Après avoir énergiquement frotté mes boucles brunes, je saute sur mes pieds et je me dirige vers la porte :

― Alors tu viens ? Je crie à Aël qui est dans la lune.

― Oui j'arrive ! Me répondit-il.

J'sais pas pourquoi, mais il a l’air tout heureux. Si j’avais un petit frère, j’aurais bien aimé qu’y soit comme ça, même si j’aurais peur qu’il se fasse emmerder par des lascars comme moi !

L'enthousiasme d'Aël devant chaque stand de club est étonnant. Il pose des questions pertinentes. Il trouve une petite phrase gentille à dire aux représentants :

― Comme c'est bien fait ! Devant les maquettistes.

― Waouh ! Vous avez déjà beaucoup d'inscrits ! C'est chouette ! Au club de football.

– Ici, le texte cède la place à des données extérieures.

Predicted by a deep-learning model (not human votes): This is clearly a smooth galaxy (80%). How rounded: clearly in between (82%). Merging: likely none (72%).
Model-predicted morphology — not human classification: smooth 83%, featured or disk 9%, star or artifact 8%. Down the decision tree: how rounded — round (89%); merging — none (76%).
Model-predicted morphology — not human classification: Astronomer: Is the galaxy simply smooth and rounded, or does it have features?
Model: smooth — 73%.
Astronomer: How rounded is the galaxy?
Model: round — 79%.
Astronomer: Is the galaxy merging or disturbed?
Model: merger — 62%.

― On peut créer des haïku ? Au professeur de français qui est un peu seul : sa fiche d'inscription est vide.

― Bien sûr. J'ai plusieurs ouvrages de grands maîtres du haïku à vous prêter si cela vous intéresse, répond le prof avec empressement.

― Ça te dit d'écrire des haïku? M'interroge Aël.

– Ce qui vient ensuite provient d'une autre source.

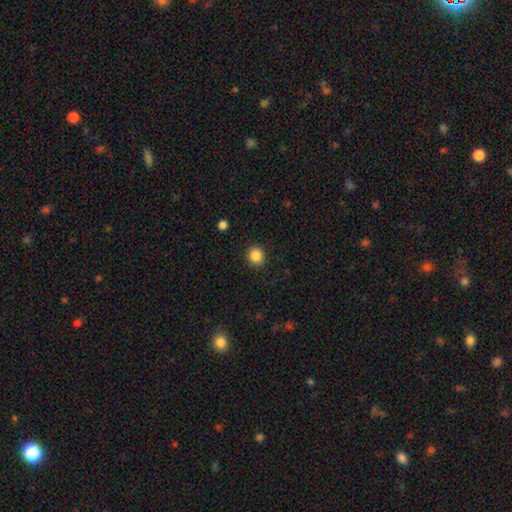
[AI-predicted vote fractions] The model was most divided on "how rounded": round: 85%, in between: 14%, cigar-shaped: 1%. More confident: merging — none (90%); smooth or featured — smooth (86%).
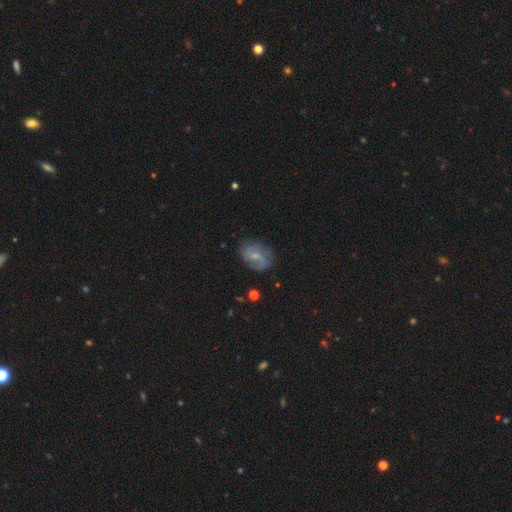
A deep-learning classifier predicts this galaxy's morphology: Smooth or featured: featured or disk — 65% (smooth — 27%)
Edge-on disk: no — 97% (yes — 3%)
Bar: weak — 49% (no — 41%)
Spiral arms: yes — 85% (no — 15%)
Spiral winding: medium — 41% (loose — 38%)
Spiral arm count: 2 — 66% (can't tell — 18%)
Bulge size: small — 56% (moderate — 31%)
Merging: none — 67% (minor disturbance — 22%)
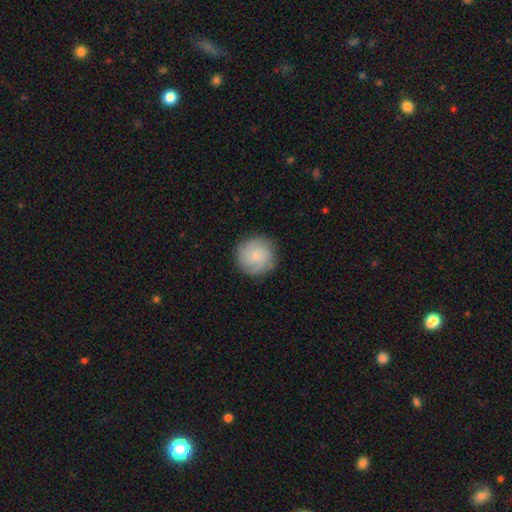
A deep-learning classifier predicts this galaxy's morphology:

― C'est quoi ces trucs ? Que je lui demande.

― Ce sont des poèmes courts à la façon des japonais.

― Tu me vois écrire des machins japonais ?

― Bien oui. Tout le monde peut le faire.

― Et ben sans moi. J'suis pas un intellectuel. Quitte à faire une activité, je préfère un sport. Mais manque de pot, j'en fais déjà un et il est même pas proposé ici.

― Ah oui ! Tu fais quoi ?

― De la boxe et de la muscu.

― Moi, c'est du taekwondo. Ça nous fait un point commun : on aime les sports de combat. Bon bien, je veux faire des haïku avec le prof de français.

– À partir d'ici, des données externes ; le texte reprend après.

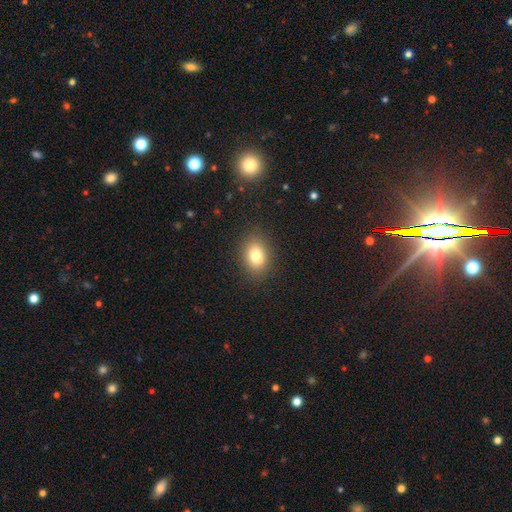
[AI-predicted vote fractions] Smooth or featured? Predicted: smooth (p=0.78). How rounded? Predicted: in between (p=0.66). Merging? Predicted: none (p=0.83).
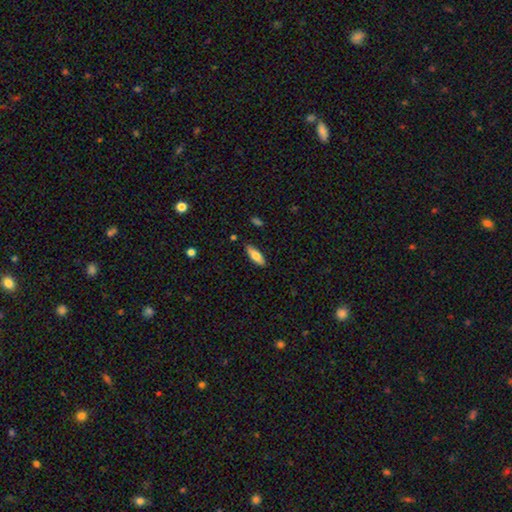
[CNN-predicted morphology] Smooth or featured: smooth — 71% (featured or disk — 23%)
How rounded: in between — 59% (cigar-shaped — 39%)
Merging: none — 85% (minor disturbance — 11%)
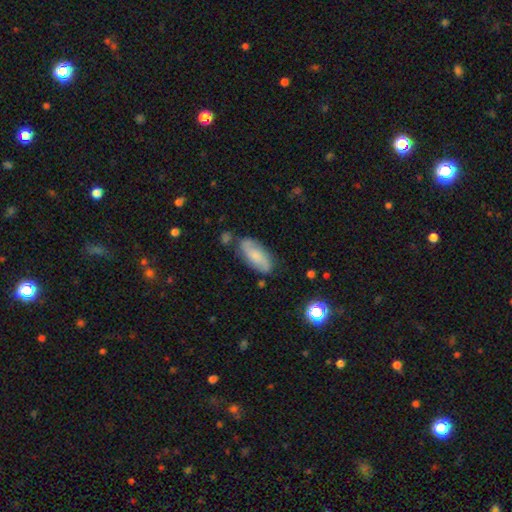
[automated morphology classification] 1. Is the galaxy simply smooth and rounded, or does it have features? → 52% smooth, 40% featured or disk, 8% star or artifact.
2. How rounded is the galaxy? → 79% in between, 18% cigar-shaped, 3% round.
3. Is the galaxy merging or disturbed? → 73% none, 18% minor disturbance, 5% merger, 4% major disturbance.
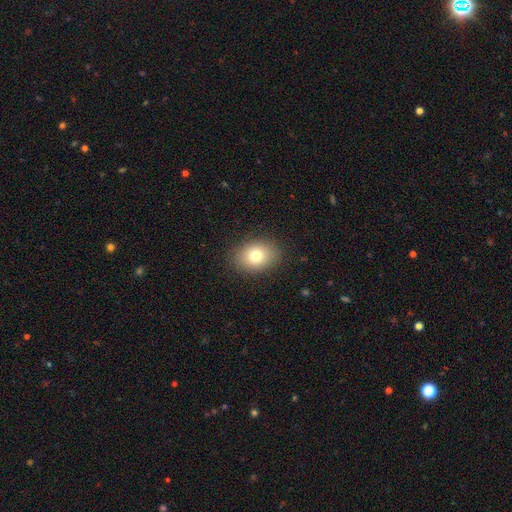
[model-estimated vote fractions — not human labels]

Aël remplit soigneusement la fiche d'inscription. Le prof est super content. Il remercie chaleureusement cet élève qu'il doit juger prometteur car il connait des trucs d’intello.

― Quel joli prénom vous avez là, Aël ! Êtes-vous breton ?

― Oui monsieur. Je viens de Quimper.

― Si je me souviens bien ça veut dire ange en breton.

― Oui monsieur, c'est ça.

― Ce prénom vous va à ravir.

― Y paraît ! répond Aël en faisant un petit clin d'œil coquin au prof médusé.

― Très bien, je vous souhaite une bonne continuation ! Bafouille le prof. Comme nous serons probablement peu nombreux, nous allons nous joindre au club d'échecs et de tarot. Les détails sur les lieux et horaires vous seront fournis début octobre. À bientôt.

― À bientôt, monsieur.

Franchement, le gamin, il me fracasse : il ose dire et faire des trucs. En plus comme moi, c’est un combattant. Bon peut-être qu’il est taekwondoïste depuis deux semaines, mais n’empêche qu’il a parlé au prof sans se dégonfler et il lui a même fait un clin d’œil ! Y'me fait vraiment golri. J'suis sûr que c’est pas le genre à faire chier le monde. Ça va être une année tranquille.